Here, Barragan-Carrillo provides an overview on this research.
Transcription:
0:09 | It is very important during the development of the immune system during childhood, and it usually occurs during the teenage years. But in adulthood, the role of the thymectomy was quite unclear. Recently, back in 2023, there was a paper published in the New England Journal of Medicine addressing the role of the thymus in adult life, and what they noticed is that there was an increase in overall mortality in patients who underwent at thymectomy in their adult life, when compared with controls, which were quite surprising results like after having this dogma for the past 200 years. Additionally, they also noticed that there was an increase in the rate of cancer diagnosis, number of cancers per patient and cancer-related mortality in patients who did not have the thymic tissue.

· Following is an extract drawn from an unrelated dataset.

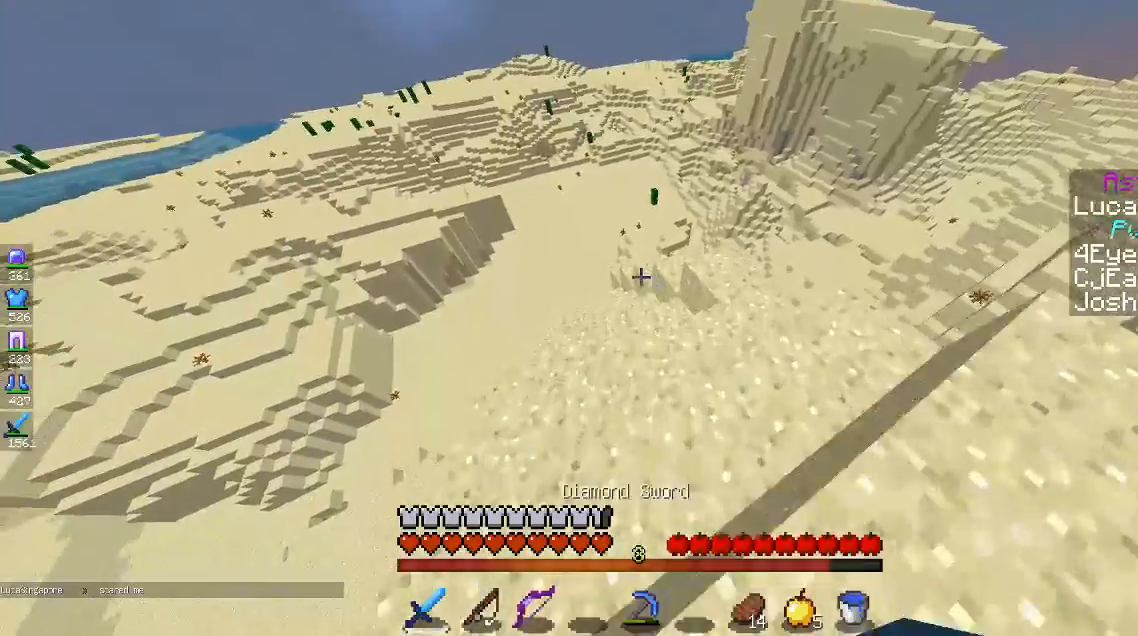
{"keys": [], "mouse": [], "events": [[367, "w", "up"]]}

1:06 | It is important to note that these results are secondary malignancies or any other malignancies associated within the thymic tissue. So, I think these results are surprising and even for example, looking at the type cancers that were reported, those did not follow what we classically see worldwide, so that was also an important factor. We have noticed, mostly in the last 15 years, that renal cell carcinoma is a tumor that is highly exquisite to be treated with immunotherapy, mostly standard care is currently based on immune checkpoint inhibitors in combination with another CTLA4 inhibitor or [tyrosine kinase (TKI)]. So it has a very unique biology.
1:53 | This sensitivity to immunotherapy, unlike other neoplasms, does not stem from TME or does not stem from mismatch repair deficiency, but from at least part from a particular tumor microenvironment, which characterized by an important infiltrate of lymphocytes, which exceeded this classical phenotype of immune exhaustion. We saw the connection between those 2, and we asked ourselves the question whether these patients who had had the history of a thymectomy during their adult adult life would be at a higher risk to develop renal malignancies.